Average wages rose in 19 countries despite coronavirus bite

Average wages rose in 19 countries despite coronavirus bite

While the coronavirus pandemic has been characterized by global economic contraction, reduced labor hours, pay cuts, and unemployment – the narrative is shifting in other countries with the International Labour organizations (ILO) saying the pandemic has had a positive impact on average wage earners in 19 countries.

These countries include Canada whose unemployment rate is at 10.6 percent with a real wage index of 107.6 against a nominal wage of 108.4 percent. North Macedonia comes in second with Brazil taking third place.

Brazil’s unemployment rate stands at 13.3 percent with a real wage of 107.3 percent against a nominal wage of 109.6 percent.

The Pandemic-stricken United States, nonetheless, comes in at position 10  with a relatively low unemployment rate of 7.9 percent. The real wage stands at 104.3 percent vis a vis a nominal wage of 106.2 percent

International Labor Organization attributes the higher average wages to the “compositional effect.” This is an effect described as when wages are not actually increasing, but the makeup of employment changes. As a result of the COVID-19 pandemic, there was a loss and subsequent absence of lower paying and informal jobs in the economy. As a result, the absence for labor can raise average wage.

This is evident with Brazil. As both nominal and real wages increased, so did unemployment. Brazil’s current unemployment rate is 13.3 percent, while wages have skyrocketed to a real wage index of 107.3 percent during the first half of 2020.

On the flip side, average wage significantly dropped in majority of countries across Europe and Sub-Saharan Africa.

Vietnam tops the list with an unemployment rate of 2.7 percent and a real wage of 92.4 percent against a nominal wage of 94.4 percent. Spain comes second with Mexico third. South Africa, is the worst affected in Africa, yet ranking at number 4 on the global list.

South Africa’s unemployment rate stands at 23.3 percent with a real wage of 95.2 percent and a nominal wage of 97.4 percent. She is the worst affected country by the pandemic in the continent having recorded over 1.5 million cases, 49,150 deaths and experienced an aggravated level 5 lockdown for a better part of 2020.

Germany takes the last place in the 11 ranked countries with an unemployment rate of 4.4 percent, real wage of 99.6 against a nominal wage of 100.5.

■ ■ ■ ■

== Directions ==
In the article on average wages, what does the International Labour Organization attribute the higher average wages to?

■ ■ ■ ■

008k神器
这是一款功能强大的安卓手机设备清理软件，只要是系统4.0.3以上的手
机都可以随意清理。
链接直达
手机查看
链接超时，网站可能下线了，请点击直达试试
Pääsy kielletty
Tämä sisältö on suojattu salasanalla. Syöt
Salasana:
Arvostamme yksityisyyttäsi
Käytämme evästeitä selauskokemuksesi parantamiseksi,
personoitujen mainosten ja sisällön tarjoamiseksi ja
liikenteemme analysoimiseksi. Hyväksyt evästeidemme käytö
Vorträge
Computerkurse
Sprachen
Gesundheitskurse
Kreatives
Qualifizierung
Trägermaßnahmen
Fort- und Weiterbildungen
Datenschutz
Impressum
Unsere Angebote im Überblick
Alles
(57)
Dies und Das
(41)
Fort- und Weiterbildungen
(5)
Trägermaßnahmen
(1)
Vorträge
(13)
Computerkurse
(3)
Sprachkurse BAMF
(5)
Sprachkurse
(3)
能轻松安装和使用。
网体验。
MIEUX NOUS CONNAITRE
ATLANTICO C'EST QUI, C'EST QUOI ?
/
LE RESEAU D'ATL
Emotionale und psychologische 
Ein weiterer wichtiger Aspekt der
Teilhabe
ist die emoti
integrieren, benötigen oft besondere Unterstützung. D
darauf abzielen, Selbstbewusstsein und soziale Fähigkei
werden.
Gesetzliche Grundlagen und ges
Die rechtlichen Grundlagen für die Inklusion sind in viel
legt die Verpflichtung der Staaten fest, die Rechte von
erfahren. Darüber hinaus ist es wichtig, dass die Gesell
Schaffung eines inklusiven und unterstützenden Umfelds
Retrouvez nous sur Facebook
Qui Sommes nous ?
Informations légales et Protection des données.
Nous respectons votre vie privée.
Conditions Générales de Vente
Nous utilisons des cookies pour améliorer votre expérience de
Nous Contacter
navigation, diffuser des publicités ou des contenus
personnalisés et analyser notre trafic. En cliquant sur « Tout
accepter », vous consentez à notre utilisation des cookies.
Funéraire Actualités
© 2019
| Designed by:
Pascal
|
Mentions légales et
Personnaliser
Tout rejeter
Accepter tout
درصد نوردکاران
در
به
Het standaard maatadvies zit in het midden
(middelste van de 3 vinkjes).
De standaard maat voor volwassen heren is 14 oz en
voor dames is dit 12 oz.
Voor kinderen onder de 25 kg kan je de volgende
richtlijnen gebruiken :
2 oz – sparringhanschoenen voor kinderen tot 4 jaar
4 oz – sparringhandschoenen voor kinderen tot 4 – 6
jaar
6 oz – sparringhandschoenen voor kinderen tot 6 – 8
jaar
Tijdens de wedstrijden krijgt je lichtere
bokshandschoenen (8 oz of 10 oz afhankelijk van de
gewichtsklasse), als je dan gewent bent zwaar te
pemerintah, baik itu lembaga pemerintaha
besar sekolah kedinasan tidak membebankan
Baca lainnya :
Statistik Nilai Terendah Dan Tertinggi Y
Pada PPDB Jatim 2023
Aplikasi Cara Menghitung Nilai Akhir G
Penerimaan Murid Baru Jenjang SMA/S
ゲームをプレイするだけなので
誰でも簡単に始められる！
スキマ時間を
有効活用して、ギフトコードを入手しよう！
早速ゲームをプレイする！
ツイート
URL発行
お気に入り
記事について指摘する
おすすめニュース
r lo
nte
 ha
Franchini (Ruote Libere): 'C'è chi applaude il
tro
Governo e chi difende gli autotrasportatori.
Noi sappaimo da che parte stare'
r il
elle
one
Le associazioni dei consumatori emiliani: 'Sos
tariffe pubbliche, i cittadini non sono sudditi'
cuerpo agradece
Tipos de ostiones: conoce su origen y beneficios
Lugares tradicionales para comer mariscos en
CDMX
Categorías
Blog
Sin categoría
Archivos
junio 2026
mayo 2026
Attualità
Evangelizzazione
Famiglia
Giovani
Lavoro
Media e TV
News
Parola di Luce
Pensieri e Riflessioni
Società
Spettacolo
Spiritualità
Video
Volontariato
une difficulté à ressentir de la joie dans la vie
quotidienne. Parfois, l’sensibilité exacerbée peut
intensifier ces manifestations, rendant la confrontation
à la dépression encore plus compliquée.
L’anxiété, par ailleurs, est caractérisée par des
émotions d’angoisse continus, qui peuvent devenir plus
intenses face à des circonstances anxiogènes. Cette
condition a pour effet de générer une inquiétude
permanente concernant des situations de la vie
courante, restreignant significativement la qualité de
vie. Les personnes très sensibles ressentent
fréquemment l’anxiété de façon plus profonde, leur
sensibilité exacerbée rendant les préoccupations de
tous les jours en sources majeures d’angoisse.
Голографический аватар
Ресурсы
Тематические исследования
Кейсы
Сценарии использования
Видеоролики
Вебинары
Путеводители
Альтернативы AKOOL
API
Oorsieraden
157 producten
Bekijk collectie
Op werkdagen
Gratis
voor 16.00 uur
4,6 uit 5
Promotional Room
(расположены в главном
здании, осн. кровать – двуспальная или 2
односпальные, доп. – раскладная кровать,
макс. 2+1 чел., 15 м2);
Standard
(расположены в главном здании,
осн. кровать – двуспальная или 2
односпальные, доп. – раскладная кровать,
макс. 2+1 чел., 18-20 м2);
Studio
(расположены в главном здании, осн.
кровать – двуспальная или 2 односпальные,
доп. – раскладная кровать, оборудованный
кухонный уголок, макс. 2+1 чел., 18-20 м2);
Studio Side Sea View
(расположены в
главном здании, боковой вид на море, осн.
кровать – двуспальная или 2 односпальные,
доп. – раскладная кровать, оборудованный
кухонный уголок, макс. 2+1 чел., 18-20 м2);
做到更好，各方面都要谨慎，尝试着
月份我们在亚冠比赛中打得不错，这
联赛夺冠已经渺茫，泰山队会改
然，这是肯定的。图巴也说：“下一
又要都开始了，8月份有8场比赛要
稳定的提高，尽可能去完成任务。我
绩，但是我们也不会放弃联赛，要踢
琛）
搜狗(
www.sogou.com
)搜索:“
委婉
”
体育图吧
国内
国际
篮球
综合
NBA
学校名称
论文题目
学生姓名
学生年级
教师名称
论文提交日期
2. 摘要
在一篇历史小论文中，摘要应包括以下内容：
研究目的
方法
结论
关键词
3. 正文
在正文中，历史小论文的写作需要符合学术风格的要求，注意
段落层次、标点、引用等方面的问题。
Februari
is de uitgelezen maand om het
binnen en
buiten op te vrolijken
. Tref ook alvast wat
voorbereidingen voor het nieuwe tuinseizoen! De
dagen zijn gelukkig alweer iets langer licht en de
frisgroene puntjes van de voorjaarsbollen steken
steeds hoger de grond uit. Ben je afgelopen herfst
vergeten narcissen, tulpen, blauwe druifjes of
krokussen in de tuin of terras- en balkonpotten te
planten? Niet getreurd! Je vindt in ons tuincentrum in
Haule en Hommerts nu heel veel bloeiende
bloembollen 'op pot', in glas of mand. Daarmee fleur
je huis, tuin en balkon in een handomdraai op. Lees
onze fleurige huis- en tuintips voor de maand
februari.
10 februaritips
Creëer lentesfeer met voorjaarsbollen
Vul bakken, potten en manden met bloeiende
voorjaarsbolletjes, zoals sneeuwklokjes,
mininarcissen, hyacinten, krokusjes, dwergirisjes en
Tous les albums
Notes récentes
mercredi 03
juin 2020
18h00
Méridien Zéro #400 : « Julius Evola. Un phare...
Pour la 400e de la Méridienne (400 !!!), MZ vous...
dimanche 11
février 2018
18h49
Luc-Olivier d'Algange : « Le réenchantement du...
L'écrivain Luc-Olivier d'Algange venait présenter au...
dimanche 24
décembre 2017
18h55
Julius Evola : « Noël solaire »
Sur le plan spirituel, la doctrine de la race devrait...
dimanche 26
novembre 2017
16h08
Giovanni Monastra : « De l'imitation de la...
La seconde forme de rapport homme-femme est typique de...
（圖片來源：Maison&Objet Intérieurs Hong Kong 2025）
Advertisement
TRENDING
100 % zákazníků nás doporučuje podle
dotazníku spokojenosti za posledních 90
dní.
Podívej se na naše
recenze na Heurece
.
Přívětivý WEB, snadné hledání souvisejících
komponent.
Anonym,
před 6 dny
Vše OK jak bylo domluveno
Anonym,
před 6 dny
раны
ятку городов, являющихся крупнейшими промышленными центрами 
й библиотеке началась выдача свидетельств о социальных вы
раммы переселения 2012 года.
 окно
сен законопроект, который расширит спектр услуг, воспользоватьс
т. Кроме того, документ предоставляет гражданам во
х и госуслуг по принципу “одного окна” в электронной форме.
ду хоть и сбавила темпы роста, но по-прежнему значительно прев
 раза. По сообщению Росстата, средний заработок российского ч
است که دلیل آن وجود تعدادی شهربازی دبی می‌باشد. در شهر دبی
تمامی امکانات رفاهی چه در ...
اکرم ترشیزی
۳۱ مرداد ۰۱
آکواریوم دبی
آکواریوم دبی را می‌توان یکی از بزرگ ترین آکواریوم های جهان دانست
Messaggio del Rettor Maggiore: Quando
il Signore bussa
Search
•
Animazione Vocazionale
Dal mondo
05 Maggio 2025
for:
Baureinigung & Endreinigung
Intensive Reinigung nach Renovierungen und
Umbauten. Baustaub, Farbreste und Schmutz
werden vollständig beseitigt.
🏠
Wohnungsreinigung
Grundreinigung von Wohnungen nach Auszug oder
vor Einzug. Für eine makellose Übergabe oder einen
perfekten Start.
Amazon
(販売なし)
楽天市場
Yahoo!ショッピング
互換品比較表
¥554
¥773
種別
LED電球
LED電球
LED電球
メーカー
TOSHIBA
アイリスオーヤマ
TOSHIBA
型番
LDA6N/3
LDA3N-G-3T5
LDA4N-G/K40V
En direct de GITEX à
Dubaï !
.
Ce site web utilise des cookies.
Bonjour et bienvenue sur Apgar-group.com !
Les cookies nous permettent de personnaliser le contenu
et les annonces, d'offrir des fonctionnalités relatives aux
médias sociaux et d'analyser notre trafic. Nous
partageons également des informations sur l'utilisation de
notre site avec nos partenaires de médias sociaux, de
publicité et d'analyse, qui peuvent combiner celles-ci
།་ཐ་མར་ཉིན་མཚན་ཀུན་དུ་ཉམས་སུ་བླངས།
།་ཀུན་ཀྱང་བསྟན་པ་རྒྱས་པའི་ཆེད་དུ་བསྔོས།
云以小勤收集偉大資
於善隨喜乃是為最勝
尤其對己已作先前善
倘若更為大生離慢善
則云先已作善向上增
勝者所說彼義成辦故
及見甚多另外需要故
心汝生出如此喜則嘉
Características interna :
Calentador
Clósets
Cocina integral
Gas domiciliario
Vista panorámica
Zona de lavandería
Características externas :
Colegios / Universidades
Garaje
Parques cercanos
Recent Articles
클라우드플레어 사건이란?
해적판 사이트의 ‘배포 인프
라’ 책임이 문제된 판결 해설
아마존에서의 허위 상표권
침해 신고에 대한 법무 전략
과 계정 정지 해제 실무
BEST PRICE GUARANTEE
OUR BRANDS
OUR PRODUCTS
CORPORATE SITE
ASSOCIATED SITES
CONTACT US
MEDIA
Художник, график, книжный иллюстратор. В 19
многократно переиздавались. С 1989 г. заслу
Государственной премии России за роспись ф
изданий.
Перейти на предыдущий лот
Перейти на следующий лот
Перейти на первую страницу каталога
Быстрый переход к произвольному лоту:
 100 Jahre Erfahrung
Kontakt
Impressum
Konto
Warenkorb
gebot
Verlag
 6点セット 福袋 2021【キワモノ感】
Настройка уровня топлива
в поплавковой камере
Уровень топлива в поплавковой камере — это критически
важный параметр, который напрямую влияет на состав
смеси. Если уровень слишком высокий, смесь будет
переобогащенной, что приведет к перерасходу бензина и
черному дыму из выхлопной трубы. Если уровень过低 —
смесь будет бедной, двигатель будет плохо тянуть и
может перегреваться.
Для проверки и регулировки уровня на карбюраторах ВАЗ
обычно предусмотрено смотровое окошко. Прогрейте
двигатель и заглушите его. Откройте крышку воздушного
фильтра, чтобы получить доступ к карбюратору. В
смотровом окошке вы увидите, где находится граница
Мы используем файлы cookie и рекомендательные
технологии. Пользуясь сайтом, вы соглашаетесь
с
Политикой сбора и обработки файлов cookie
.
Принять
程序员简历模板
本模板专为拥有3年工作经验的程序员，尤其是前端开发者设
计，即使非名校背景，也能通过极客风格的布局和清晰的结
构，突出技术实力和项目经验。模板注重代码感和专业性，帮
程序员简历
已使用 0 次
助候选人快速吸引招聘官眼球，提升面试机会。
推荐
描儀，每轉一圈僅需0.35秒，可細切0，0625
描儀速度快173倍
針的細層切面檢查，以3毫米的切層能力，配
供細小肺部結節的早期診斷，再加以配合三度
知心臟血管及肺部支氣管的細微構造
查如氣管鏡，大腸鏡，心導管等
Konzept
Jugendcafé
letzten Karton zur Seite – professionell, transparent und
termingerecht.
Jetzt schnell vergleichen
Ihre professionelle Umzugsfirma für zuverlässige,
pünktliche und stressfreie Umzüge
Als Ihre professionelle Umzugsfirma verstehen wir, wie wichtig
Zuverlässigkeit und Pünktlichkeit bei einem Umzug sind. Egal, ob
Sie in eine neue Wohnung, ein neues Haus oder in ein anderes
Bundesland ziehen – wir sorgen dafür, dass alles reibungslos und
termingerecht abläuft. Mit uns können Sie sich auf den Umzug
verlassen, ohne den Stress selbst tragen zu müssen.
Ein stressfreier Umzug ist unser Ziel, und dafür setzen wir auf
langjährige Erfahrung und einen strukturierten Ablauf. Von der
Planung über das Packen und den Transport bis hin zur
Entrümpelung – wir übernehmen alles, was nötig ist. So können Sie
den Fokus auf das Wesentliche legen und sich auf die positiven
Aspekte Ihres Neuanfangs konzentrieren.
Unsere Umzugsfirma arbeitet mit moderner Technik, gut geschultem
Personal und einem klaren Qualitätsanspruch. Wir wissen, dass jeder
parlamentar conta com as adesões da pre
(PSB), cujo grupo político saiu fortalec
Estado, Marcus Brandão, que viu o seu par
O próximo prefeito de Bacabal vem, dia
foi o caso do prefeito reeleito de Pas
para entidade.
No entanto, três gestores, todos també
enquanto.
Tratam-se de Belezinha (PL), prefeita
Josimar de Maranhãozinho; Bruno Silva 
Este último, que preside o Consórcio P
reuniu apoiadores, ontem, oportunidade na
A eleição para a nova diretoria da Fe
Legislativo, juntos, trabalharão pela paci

■ ■ ■ ■

== Expected answer ==
The "compositional effect."